In such an untidy, desperate scramble, the opportunities for striking bargains are also emerging. From China come promises that vaccines at discounted prices will be offered to Africa, lubricated by loans as a form of vaccine diplomacy. Indonesia has also received 1.2 million vaccine doses from the Chinese pharmaceutical firm Sinovac, a move which prompted a surly Weibo user to remark that Indonesians “should thank us Chinese people; even we are yet to be vaccinated”.
China’s rambunctious state paper, the Global Times, contrasts this with the politics of US vaccine policy, suggesting that the term “vaccine diplomacy” was “a trite headline conceived of by the West’s own mentality.” In the vaccine wars, the true culprit was Washington, intent on hogging the show. “Compared with China’s generosity, the US has made no secret of its selfishness.
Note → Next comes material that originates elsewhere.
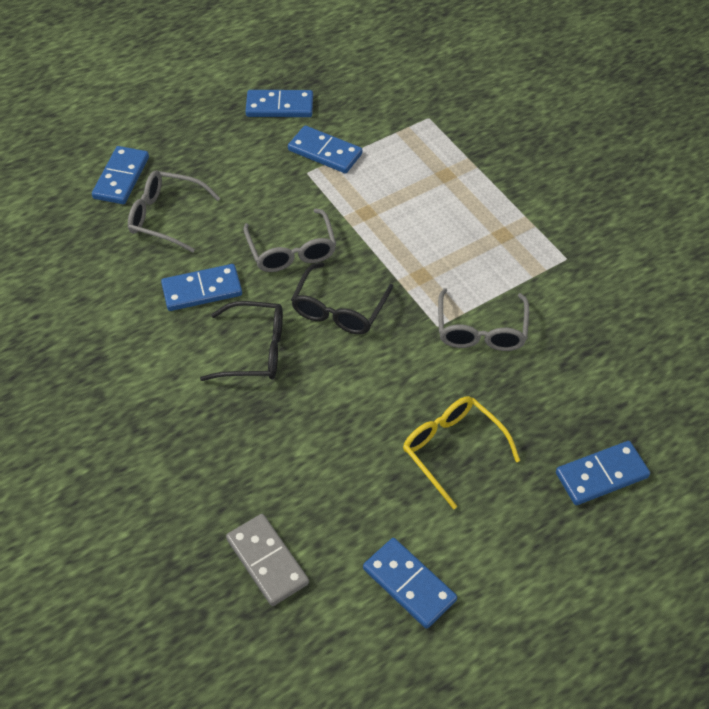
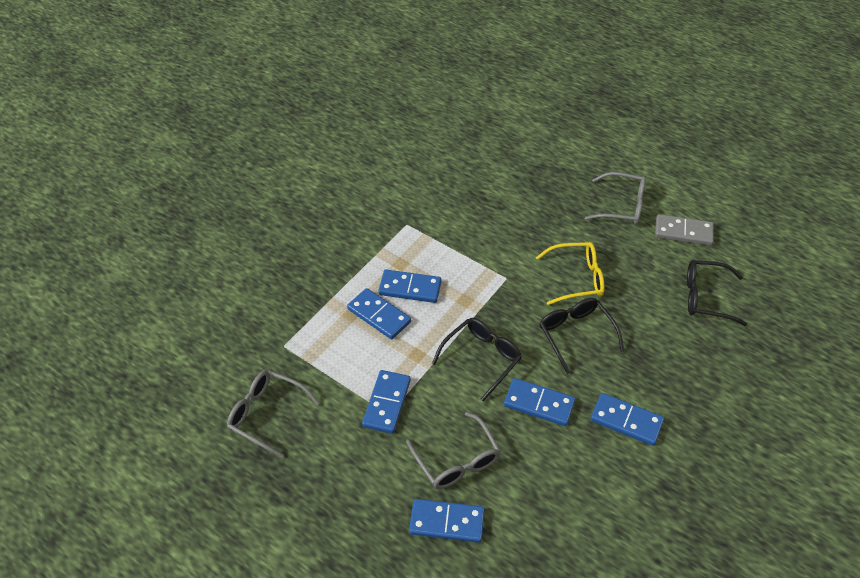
black glasses: [200,301,283,381] [291,262,393,334] = 2 -> [432,318,522,401] [539,298,624,374] [687,260,747,326] = 3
The White House has made it clear it seeks to prioritize Americans for coronavirus vaccine shipments, and then it would take care of its main allies.”
Other countries prefer placing their bets with the Covax facility on the assurance that vaccines, once made available, will have been certified by the World Health Organisation. Cambodian Prime Minister Hun Sen summed up the cautionary sentiment. “Cambodia is not a dustbin… and not a place for a vaccine trial.”
Whether it is vaccine nationalism or vaccine diplomacy, both forms stem from the same source of inspiration. Self-interest comes before the demands of a common humanity. The weak and vulnerable, as ever, remain spectators to their own fate.